## REQUIRED WORK
Write every record out again exactly as given.

[Stored data entries]
○ ○ ○

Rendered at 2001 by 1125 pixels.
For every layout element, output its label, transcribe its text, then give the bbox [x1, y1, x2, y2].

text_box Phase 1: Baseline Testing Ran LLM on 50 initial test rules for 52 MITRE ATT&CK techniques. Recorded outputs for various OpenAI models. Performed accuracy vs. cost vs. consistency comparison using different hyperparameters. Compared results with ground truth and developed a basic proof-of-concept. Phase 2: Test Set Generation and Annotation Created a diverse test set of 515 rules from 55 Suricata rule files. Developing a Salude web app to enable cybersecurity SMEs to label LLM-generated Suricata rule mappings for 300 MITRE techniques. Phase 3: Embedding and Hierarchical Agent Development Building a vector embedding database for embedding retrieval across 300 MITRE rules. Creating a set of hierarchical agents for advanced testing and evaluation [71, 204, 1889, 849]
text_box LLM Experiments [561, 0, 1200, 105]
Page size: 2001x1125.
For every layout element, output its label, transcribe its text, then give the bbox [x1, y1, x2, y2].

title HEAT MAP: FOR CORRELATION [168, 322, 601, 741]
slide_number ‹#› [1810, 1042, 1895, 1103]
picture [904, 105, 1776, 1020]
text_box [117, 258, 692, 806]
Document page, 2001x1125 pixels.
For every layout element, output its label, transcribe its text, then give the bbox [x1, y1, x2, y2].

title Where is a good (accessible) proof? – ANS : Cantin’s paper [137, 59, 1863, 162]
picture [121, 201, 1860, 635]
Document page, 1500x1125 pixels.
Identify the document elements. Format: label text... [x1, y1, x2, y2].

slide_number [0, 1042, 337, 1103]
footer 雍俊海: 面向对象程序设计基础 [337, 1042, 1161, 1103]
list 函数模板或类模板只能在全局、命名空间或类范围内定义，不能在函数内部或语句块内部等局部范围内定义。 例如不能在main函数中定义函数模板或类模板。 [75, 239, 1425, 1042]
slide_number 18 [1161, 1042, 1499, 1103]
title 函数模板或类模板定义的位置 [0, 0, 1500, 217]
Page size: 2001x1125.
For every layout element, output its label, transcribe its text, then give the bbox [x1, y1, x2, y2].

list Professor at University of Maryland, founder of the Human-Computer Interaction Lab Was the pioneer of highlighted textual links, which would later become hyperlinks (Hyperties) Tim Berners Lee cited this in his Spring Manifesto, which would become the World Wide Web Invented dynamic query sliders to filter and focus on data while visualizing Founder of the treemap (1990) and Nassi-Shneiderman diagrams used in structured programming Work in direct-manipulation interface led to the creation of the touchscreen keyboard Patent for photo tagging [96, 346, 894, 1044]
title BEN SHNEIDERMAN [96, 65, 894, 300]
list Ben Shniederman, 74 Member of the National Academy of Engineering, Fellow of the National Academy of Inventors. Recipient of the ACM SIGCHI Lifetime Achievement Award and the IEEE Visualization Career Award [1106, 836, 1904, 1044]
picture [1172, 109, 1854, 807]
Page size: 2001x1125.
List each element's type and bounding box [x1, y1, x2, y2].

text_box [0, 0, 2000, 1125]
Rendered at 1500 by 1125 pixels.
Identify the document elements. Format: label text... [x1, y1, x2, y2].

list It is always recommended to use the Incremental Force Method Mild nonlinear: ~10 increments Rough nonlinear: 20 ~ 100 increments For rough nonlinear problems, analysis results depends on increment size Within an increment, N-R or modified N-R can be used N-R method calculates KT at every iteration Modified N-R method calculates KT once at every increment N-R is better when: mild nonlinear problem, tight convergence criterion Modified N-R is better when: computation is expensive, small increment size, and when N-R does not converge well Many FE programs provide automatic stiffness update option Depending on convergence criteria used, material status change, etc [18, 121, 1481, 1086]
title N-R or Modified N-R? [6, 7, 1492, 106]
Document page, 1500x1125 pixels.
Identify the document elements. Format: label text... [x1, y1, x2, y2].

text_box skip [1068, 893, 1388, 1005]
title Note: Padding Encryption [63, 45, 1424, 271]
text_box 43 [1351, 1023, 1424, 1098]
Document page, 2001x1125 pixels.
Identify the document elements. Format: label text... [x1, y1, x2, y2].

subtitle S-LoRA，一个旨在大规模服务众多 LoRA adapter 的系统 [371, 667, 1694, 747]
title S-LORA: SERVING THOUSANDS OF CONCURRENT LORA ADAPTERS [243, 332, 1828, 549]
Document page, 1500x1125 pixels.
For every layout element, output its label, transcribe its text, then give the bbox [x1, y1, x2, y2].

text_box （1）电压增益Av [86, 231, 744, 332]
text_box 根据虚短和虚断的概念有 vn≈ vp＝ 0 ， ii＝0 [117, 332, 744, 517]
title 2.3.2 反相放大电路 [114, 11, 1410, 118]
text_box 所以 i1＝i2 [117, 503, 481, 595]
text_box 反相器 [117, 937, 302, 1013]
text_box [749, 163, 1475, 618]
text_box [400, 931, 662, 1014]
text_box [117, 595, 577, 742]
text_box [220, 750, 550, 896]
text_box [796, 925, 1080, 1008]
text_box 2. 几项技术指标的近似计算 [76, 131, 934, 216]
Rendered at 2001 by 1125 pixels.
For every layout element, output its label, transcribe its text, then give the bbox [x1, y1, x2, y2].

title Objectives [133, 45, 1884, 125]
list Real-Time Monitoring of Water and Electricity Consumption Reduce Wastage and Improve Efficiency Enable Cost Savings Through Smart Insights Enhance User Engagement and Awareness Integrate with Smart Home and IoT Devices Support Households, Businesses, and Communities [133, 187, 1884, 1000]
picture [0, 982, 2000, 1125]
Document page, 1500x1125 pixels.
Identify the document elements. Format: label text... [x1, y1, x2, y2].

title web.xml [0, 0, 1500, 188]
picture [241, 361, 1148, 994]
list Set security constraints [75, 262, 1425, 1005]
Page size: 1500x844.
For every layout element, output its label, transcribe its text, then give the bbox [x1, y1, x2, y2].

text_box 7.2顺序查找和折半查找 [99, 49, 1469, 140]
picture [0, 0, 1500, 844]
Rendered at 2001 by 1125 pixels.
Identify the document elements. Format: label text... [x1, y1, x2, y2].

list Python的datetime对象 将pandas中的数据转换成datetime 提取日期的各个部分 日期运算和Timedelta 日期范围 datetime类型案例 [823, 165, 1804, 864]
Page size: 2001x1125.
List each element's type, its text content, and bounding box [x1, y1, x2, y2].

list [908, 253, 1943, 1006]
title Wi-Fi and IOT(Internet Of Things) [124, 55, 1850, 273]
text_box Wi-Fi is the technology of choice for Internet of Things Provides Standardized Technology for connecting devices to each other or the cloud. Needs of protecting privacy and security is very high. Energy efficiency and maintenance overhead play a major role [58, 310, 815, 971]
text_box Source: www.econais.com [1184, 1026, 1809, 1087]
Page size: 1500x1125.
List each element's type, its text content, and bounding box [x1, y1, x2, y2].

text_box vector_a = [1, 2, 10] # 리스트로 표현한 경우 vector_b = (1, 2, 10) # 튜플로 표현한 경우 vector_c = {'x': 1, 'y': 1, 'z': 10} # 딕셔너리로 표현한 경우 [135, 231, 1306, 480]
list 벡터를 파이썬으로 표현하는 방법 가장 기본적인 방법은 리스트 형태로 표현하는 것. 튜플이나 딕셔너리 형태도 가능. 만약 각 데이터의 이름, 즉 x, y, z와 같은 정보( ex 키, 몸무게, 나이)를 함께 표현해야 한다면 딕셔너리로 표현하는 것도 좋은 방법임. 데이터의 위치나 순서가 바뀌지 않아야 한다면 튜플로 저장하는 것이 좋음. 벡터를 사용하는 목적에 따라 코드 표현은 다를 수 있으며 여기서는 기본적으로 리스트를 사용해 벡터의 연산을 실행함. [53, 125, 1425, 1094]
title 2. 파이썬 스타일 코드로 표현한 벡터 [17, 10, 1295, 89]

○ ○ ○

## SOLUTION TO THE PROBLEM
Rendered at 2001 by 1125 pixels.
For every layout element, output its label, transcribe its text, then give the bbox [x1, y1, x2, y2].

text_box Phase 1: Baseline Testing Ran LLM on 50 initial test rules for 52 MITRE ATT&CK techniques. Recorded outputs for various OpenAI models. Performed accuracy vs. cost vs. consistency comparison using different hyperparameters. Compared results with ground truth and developed a basic proof-of-concept. Phase 2: Test Set Generation and Annotation Created a diverse test set of 515 rules from 55 Suricata rule files. Developing a Salude web app to enable cybersecurity SMEs to label LLM-generated Suricata rule mappings for 300 MITRE techniques. Phase 3: Embedding and Hierarchical Agent Development Building a vector embedding database for embedding retrieval across 300 MITRE rules. Creating a set of hierarchical agents for advanced testing and evaluation [71, 204, 1889, 849]
text_box LLM Experiments [561, 0, 1200, 105]
Page size: 2001x1125.
For every layout element, output its label, transcribe its text, then give the bbox [x1, y1, x2, y2].

title HEAT MAP: FOR CORRELATION [168, 322, 601, 741]
slide_number ‹#› [1810, 1042, 1895, 1103]
picture [904, 105, 1776, 1020]
text_box [117, 258, 692, 806]
Document page, 2001x1125 pixels.
For every layout element, output its label, transcribe its text, then give the bbox [x1, y1, x2, y2].

title Where is a good (accessible) proof? – ANS : Cantin’s paper [137, 59, 1863, 162]
picture [121, 201, 1860, 635]
Document page, 1500x1125 pixels.
Identify the document elements. Format: label text... [x1, y1, x2, y2].

slide_number [0, 1042, 337, 1103]
footer 雍俊海: 面向对象程序设计基础 [337, 1042, 1161, 1103]
list 函数模板或类模板只能在全局、命名空间或类范围内定义，不能在函数内部或语句块内部等局部范围内定义。 例如不能在main函数中定义函数模板或类模板。 [75, 239, 1425, 1042]
slide_number 18 [1161, 1042, 1499, 1103]
title 函数模板或类模板定义的位置 [0, 0, 1500, 217]
Page size: 2001x1125.
For every layout element, output its label, transcribe its text, then give the bbox [x1, y1, x2, y2].

list Professor at University of Maryland, founder of the Human-Computer Interaction Lab Was the pioneer of highlighted textual links, which would later become hyperlinks (Hyperties) Tim Berners Lee cited this in his Spring Manifesto, which would become the World Wide Web Invented dynamic query sliders to filter and focus on data while visualizing Founder of the treemap (1990) and Nassi-Shneiderman diagrams used in structured programming Work in direct-manipulation interface led to the creation of the touchscreen keyboard Patent for photo tagging [96, 346, 894, 1044]
title BEN SHNEIDERMAN [96, 65, 894, 300]
list Ben Shniederman, 74 Member of the National Academy of Engineering, Fellow of the National Academy of Inventors. Recipient of the ACM SIGCHI Lifetime Achievement Award and the IEEE Visualization Career Award [1106, 836, 1904, 1044]
picture [1172, 109, 1854, 807]
Page size: 2001x1125.
List each element's type and bounding box [x1, y1, x2, y2].

text_box [0, 0, 2000, 1125]
Rendered at 1500 by 1125 pixels.
Identify the document elements. Format: label text... [x1, y1, x2, y2].

list It is always recommended to use the Incremental Force Method Mild nonlinear: ~10 increments Rough nonlinear: 20 ~ 100 increments For rough nonlinear problems, analysis results depends on increment size Within an increment, N-R or modified N-R can be used N-R method calculates KT at every iteration Modified N-R method calculates KT once at every increment N-R is better when: mild nonlinear problem, tight convergence criterion Modified N-R is better when: computation is expensive, small increment size, and when N-R does not converge well Many FE programs provide automatic stiffness update option Depending on convergence criteria used, material status change, etc [18, 121, 1481, 1086]
title N-R or Modified N-R? [6, 7, 1492, 106]
Document page, 1500x1125 pixels.
Identify the document elements. Format: label text... [x1, y1, x2, y2].

text_box skip [1068, 893, 1388, 1005]
title Note: Padding Encryption [63, 45, 1424, 271]
text_box 43 [1351, 1023, 1424, 1098]
Document page, 2001x1125 pixels.
Identify the document elements. Format: label text... [x1, y1, x2, y2].

subtitle S-LoRA，一个旨在大规模服务众多 LoRA adapter 的系统 [371, 667, 1694, 747]
title S-LORA: SERVING THOUSANDS OF CONCURRENT LORA ADAPTERS [243, 332, 1828, 549]
Document page, 1500x1125 pixels.
For every layout element, output its label, transcribe its text, then give the bbox [x1, y1, x2, y2].

text_box （1）电压增益Av [86, 231, 744, 332]
text_box 根据虚短和虚断的概念有 vn≈ vp＝ 0 ， ii＝0 [117, 332, 744, 517]
title 2.3.2 反相放大电路 [114, 11, 1410, 118]
text_box 所以 i1＝i2 [117, 503, 481, 595]
text_box 反相器 [117, 937, 302, 1013]
text_box [749, 163, 1475, 618]
text_box [400, 931, 662, 1014]
text_box [117, 595, 577, 742]
text_box [220, 750, 550, 896]
text_box [796, 925, 1080, 1008]
text_box 2. 几项技术指标的近似计算 [76, 131, 934, 216]
Rendered at 2001 by 1125 pixels.
For every layout element, output its label, transcribe its text, then give the bbox [x1, y1, x2, y2].

title Objectives [133, 45, 1884, 125]
list Real-Time Monitoring of Water and Electricity Consumption Reduce Wastage and Improve Efficiency Enable Cost Savings Through Smart Insights Enhance User Engagement and Awareness Integrate with Smart Home and IoT Devices Support Households, Businesses, and Communities [133, 187, 1884, 1000]
picture [0, 982, 2000, 1125]
Document page, 1500x1125 pixels.
Identify the document elements. Format: label text... [x1, y1, x2, y2].

title web.xml [0, 0, 1500, 188]
picture [241, 361, 1148, 994]
list Set security constraints [75, 262, 1425, 1005]
Page size: 1500x844.
For every layout element, output its label, transcribe its text, then give the bbox [x1, y1, x2, y2].

text_box 7.2顺序查找和折半查找 [99, 49, 1469, 140]
picture [0, 0, 1500, 844]
Rendered at 2001 by 1125 pixels.
Identify the document elements. Format: label text... [x1, y1, x2, y2].

list Python的datetime对象 将pandas中的数据转换成datetime 提取日期的各个部分 日期运算和Timedelta 日期范围 datetime类型案例 [823, 165, 1804, 864]
Page size: 2001x1125.
List each element's type, its text content, and bounding box [x1, y1, x2, y2].

list [908, 253, 1943, 1006]
title Wi-Fi and IOT(Internet Of Things) [124, 55, 1850, 273]
text_box Wi-Fi is the technology of choice for Internet of Things Provides Standardized Technology for connecting devices to each other or the cloud. Needs of protecting privacy and security is very high. Energy efficiency and maintenance overhead play a major role [58, 310, 815, 971]
text_box Source: www.econais.com [1184, 1026, 1809, 1087]
Page size: 1500x1125.
List each element's type, its text content, and bounding box [x1, y1, x2, y2].

text_box vector_a = [1, 2, 10] # 리스트로 표현한 경우 vector_b = (1, 2, 10) # 튜플로 표현한 경우 vector_c = {'x': 1, 'y': 1, 'z': 10} # 딕셔너리로 표현한 경우 [135, 231, 1306, 480]
list 벡터를 파이썬으로 표현하는 방법 가장 기본적인 방법은 리스트 형태로 표현하는 것. 튜플이나 딕셔너리 형태도 가능. 만약 각 데이터의 이름, 즉 x, y, z와 같은 정보( ex 키, 몸무게, 나이)를 함께 표현해야 한다면 딕셔너리로 표현하는 것도 좋은 방법임. 데이터의 위치나 순서가 바뀌지 않아야 한다면 튜플로 저장하는 것이 좋음. 벡터를 사용하는 목적에 따라 코드 표현은 다를 수 있으며 여기서는 기본적으로 리스트를 사용해 벡터의 연산을 실행함. [53, 125, 1425, 1094]
title 2. 파이썬 스타일 코드로 표현한 벡터 [17, 10, 1295, 89]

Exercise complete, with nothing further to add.